Note symptoms related to amnesia, depersonalization, unrealization, mistaken identity, and altered identity before diagnosing TIDP or TIDPNE.

Differential diagnosis to rule out specific disorders

You can start by considering the above diagnoses. That is, taking into account the number of diagnoses, how many times the patient has received treatment, goals achieved in previous treatments. Previous diagnoses are taken into consideration even though they are not used, unless they currently meet the criteria of the DSM.

The DSM criteria must then be compared with each disorder that has dissociation as part of its composition and a diagnosis of TIDP only after observation of the change in alter egos.

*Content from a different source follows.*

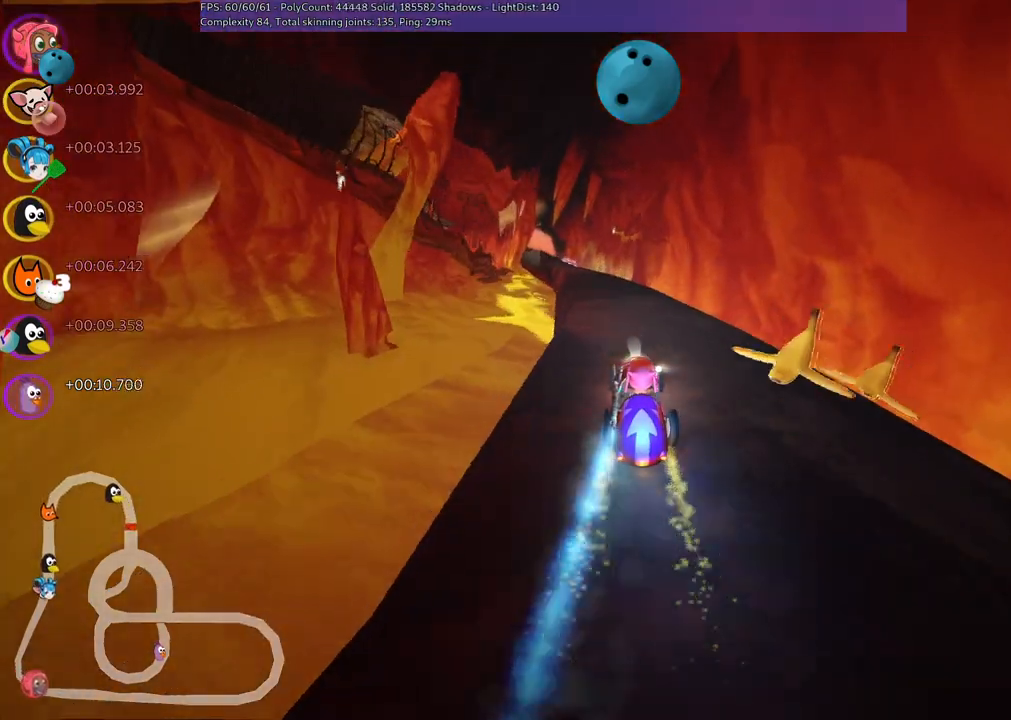
{"keys": ["left", "m", "up"], "events": [[317, "right", "down"], [450, "left", "down"], [450, "right", "up"], [500, "m", "down"]]}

Check for substance abuse and eating disorders. If disassociation is suspected, using a screening tool such as the CD or ED can provide a greater perspective on the role of the disassociation process.

Confirmation of diagnosis

If dissociation is confirmed, again by comparing the DSM’s criteria for possible diagnosis and the diagnosis of TIDP, only after observing the shift in the alter egos. Until then, the most appropriate diagnosis will be Non-specific Personality Dissociative Identity Disorder (NPSIDD) or Post-Traumatic Stress Syndrome (PTSD).

Bibliographic references:

  • Bray Haddock, Deborah, 2001. The dissociative identity disorder. Sourcebook. McGrow-Hill Publishers, New York.
  • Fombellida Velasco, L. and J.A. Sánchez Moro, 2003. Multiple personality: a rare case in forensic practice. Cuadernos de Medicina Forense. Seville, Spain.
  • Orengo Garcia, F, 2000. Prevalence, diagnosis and therapeutic approach of dissociative identity disorder or multiple personality disorder. www.psiquiatria.com
  • Rich, Robert, 2005. Got parts?: An insider’s guide to managing life successfully with dissociative identity disorder. ATW and Loving Healing Press. USA.
  • Sinason, Valerie, 2002. Attachment, trauma and multiplicity. Working with Dissociative Identity Disorder. Routledge, UK.